During the investigation up to 200 officers were involved. He said: “There were about 55 to 60 detectives working around the clock.

“In addition, we had uniformed officers carrying out house-to-house enquiries, specialist search teams searching the area, the community bus was parked at the scene in High Green and safer neighbourhood officers were providing reassurance in the community along with PCSOs. It’s certainly one of the biggest investigations I’ve been involved in.”

Officers from the major incident team were called into work on Christmas Day – having to leave their families and loved ones at home.

Det Supt Fenwick said: “I’d like to thank my investigation team, whose professionalism, dedication and willingness to work ridiculous hours for a long and sustained periods over Christmas is a testament to everybody involved and shows just how much this type of crime impacts on everybody’s lives. “Everybody has pulled together to ensure we were able to thoroughly investigate this case and bring us to where we are today.”

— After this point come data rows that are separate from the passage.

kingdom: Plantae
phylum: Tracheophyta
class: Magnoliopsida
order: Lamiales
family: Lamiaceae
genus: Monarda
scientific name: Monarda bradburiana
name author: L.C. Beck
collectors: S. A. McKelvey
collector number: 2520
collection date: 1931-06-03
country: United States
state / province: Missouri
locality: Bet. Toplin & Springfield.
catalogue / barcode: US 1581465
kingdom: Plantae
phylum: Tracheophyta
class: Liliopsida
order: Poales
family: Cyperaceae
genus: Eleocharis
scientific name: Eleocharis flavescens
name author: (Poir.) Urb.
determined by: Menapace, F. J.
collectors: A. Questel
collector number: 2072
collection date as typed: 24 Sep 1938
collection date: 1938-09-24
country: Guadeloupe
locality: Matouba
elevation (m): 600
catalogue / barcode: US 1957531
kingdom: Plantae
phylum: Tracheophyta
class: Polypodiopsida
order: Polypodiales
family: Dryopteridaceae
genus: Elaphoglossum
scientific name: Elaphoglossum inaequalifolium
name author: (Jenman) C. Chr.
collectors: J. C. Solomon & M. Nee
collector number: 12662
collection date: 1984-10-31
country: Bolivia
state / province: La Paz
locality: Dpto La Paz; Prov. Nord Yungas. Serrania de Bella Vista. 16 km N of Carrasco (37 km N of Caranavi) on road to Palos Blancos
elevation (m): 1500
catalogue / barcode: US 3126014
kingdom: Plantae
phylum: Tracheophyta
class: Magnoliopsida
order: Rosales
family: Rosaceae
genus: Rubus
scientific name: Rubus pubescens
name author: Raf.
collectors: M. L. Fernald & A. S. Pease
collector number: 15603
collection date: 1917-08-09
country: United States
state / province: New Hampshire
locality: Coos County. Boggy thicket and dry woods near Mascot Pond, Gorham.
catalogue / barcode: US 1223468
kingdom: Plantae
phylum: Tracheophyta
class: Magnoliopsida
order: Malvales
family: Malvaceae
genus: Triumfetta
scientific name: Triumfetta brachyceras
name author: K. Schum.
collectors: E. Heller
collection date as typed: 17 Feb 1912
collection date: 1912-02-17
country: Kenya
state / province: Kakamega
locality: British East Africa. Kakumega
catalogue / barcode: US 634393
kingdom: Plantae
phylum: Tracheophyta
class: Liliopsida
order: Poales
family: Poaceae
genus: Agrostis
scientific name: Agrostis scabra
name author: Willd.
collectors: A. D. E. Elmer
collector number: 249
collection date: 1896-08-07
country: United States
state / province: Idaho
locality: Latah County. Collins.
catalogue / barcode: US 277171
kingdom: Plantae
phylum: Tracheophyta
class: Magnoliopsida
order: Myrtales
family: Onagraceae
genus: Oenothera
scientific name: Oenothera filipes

He said High Green residents had also rallied round to show their support for the Greaves family and the police investigation.

“I think everyone can see Alan was a very special person and when you speak to Maureen and her daughters, you can tell that from the tributes and the support they are getting.

“Clearly they are a very strong and close family.

“I can’t underestimate the devastation Alan’s death will have on them and I desperately want to make sure Maureen, Alison, Emma, Peter and Martin get the support they will continue to need now the trial has ended.

“This will be a difficult time of reflection for them and our family liaison officers will stay in touch for sometime.”